Step 6a - Assume the asset value of the element is $2395. Calculate the "would-be" depreciation of the month by multiplying the asset value by the declining ratio from Step 5 (0.042):

$2395 x .042 = $100.59

Step 6b - Assume the salvage value is $100. Determine if the asset value after depreciation is less than the salvage value by using the following formula:

Asset value of the month ($2395) - Depreciation for the month ($100.59) = $2294.41

Since the $2294.41 (the depreciated asset value) is greater than the salvage value ($100), the asset value for the month is $2294.41. Go to Step 6c. The management server repeats Steps 6a through 6c for 12 months (the delta from Step 3), unless the depreciated asset value reaches the salvage value or 0 if the salvage value is not specified.

Calculating Double Declining Balance

The Double Declining Balance method and the Fixed Declining Balance are very similar. The difference is that instead of using the depreciation ratio determined by (1.0 / life), the management server doubles the ratio to increase the rate of depreciation. This provides for a more realistic depreciation when your asset tends to lose its value in the early part of its life. For instance, a new car’s blue book value decreases dramatically once it is sold and driven off the lot of the car dealership.

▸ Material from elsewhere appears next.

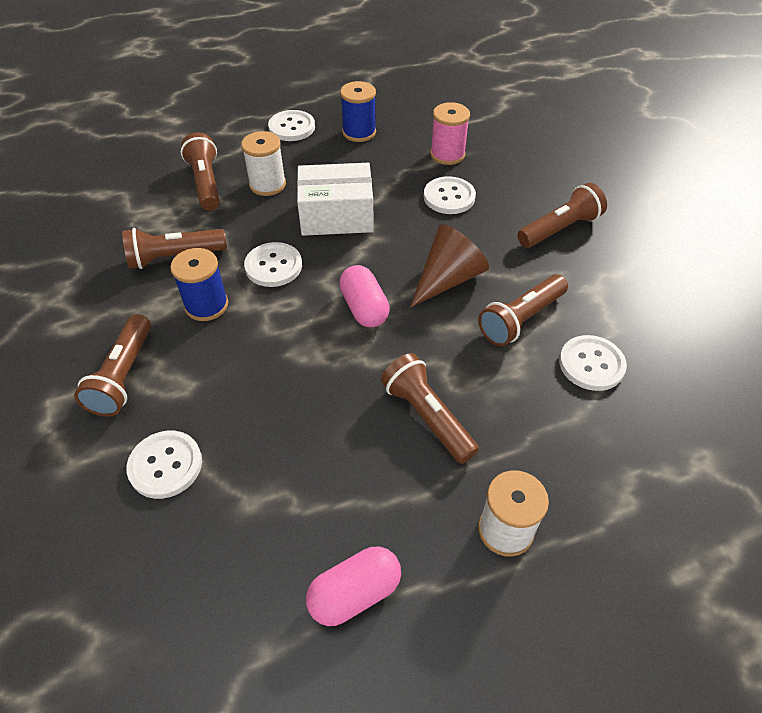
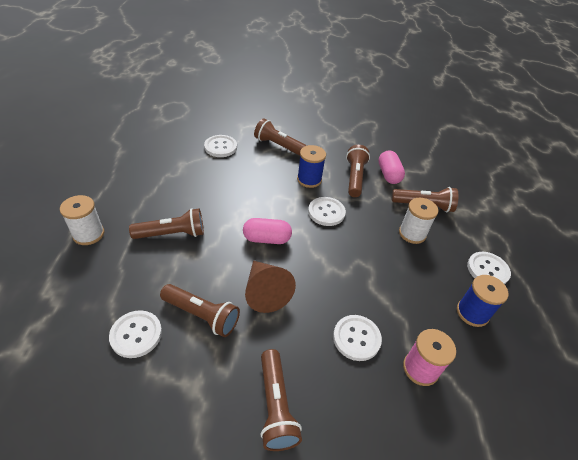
camera: 110 degrees right, 5 degrees down
(336, 215) = (362, 257): white box -> none
(355, 593) = (115, 178): pink capsule -> pink capsule (388, 174)
(521, 319) = (202, 315): brown flashlight -> brown flashlight turned 135 degrees clockwise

These instructions describe how the management server performs the double declining balance calculation. An example is provided for each step so that you can try the calculations for yourself:

1.The management server rolls back the purchase date to the beginning of the purchase month. If the purchase date is later than today (for example, a future purchase), then the purchase date is roll back to today.

Example: Assume the purchase date of an element is January 15, 2003. The management server adjusts the purchased date to January 1, 2003 when calculating months to depreciate.

2.It determines the period ending date. This is equivalent to the last day of the previous full month.

Example: Assume today's date is January 9, 2004. The management server sets the period ending to December 31, 2003.

3.The management server calculates the delta between purchase date and the period ending. This determines how many months worth of depreciation amount the management server need to take into account.

Example: Using the examples from the previous two steps, the delta is 12 months (January 1, 2003 - December 31, 2003).

4.The management server takes the user-specified depreciation period and use it as the life of the asset.

Example: Let's assume the depreciation period is 24 months and that it is also the life of the asset.

5.The management server calculates the declining ratio using this formula: (1.0 / life)*2. This determines the rate at which depreciation should occur each month.